No Man's Land, as are many Pinter plays, is somewhat baffling. We learn that Hirst, Stewart's character, has invited Spooner one night to his home in Hampstead, London, for a drink, presumably after the pub where they met has closed. That's all we seem to know for sure.

"The language is brilliant," Stewart said. "It's as good as anything written in English drama in the 20th century. The characterizations are so vivid. Yet there is at the heart of this play a powerful mystery. Do these people have a history or have they just met? How reliable are the things they say to one another? Exactly where does the truth lie? And how much is accurate memory and how much false memory?"

Billy Crudup
Photo by Joseph Marzullo/WENN
"The mystery deepens and we begin to question everything we have thought was accurate," Stewart said. We learn "that Hirst is a famous man of letters, a poet, an essayist, who has had a very distinguished career. But we're told these things by other people. And because this is a play by Harold Pinter, we're not sure they're the truth."
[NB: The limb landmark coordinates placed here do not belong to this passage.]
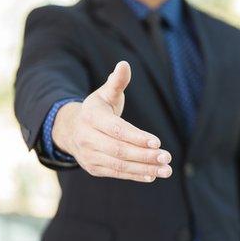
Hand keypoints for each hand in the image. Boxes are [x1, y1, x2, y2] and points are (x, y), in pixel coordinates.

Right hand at [52, 61, 171, 181]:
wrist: (72, 130)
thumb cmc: (97, 109)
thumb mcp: (105, 94)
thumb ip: (117, 82)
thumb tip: (124, 64)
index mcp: (91, 118)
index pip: (116, 130)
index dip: (137, 137)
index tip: (157, 142)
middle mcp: (87, 138)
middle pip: (119, 150)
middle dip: (145, 155)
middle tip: (167, 156)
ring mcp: (89, 156)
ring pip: (119, 165)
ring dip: (144, 168)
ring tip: (166, 170)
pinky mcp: (94, 168)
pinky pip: (117, 174)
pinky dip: (135, 175)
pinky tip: (152, 175)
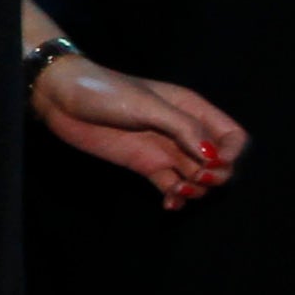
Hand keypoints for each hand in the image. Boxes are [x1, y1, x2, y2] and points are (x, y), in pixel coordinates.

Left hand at [33, 52, 248, 208]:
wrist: (62, 98)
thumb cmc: (105, 91)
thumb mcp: (147, 105)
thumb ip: (182, 128)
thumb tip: (213, 156)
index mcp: (191, 108)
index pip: (233, 136)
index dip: (232, 153)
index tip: (214, 162)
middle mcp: (184, 131)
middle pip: (220, 161)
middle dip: (217, 175)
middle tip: (197, 177)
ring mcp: (165, 149)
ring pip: (198, 177)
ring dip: (197, 189)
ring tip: (179, 189)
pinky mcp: (145, 164)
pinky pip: (172, 186)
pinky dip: (177, 197)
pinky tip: (170, 203)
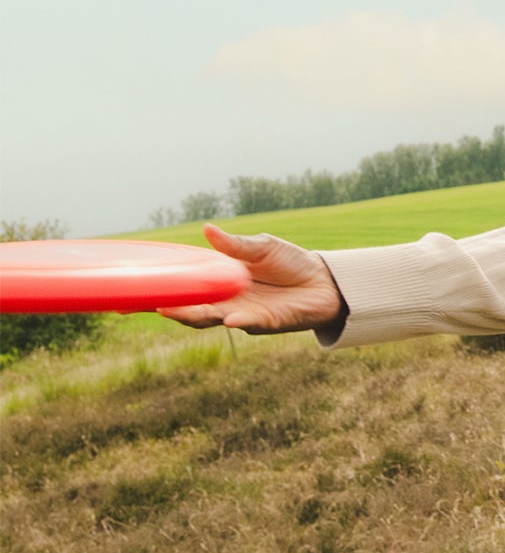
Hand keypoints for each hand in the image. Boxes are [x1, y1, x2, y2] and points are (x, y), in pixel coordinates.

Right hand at [159, 225, 344, 335]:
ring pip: (214, 319)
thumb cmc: (290, 262)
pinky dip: (239, 321)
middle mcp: (227, 302)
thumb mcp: (262, 247)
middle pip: (193, 309)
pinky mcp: (268, 322)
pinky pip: (250, 323)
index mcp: (222, 282)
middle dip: (171, 308)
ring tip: (173, 311)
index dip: (162, 292)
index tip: (132, 295)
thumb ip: (235, 245)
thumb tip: (207, 229)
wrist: (325, 280)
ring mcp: (245, 314)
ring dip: (195, 315)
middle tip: (148, 303)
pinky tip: (229, 318)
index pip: (187, 289)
Spooner, McKellen said, is poet and a "loner; he has a huge ego, and probably some talent as a poet." The character also "said he believes in the present. That's the only thing that is certain. The past and the future are dangerous places to venture perhaps. I'll be looking for the present in the character all the way through. And I'm sure it's there because Pinter himself was an actor, like many great playwrights, and there are great acting possibilities." (Pinter himself portrayed Hirst in London in 1992.)

Starting Oct. 26, when Stewart, McKellen, Crudup, Hensley and Mathias move to Broadway and take on Godot, Stewart will be Vladimir and McKellen will be Estragon. (Hensley will be Pozzo and Crudup will be Lucky.)

McKellen said he is "selfishly delighted that we're doing two plays in repertory, because it's what I'm used to at the Royal Shakespeare Company and the National Theatre, where repertory is the order of the day. I was brought up on that system of doing a number of plays at the same time. It makes it much easier to play them and keep the plays fresh for the audience."

The pairing of the two plays is appropriate, Stewart said. "I have read that Pinter said something to the effect that he could not have become the playwright he was had it not been for the work of Samuel Beckett."

Also, Stewart said, each play has four male characters. "And in both plays there are more questions than answers."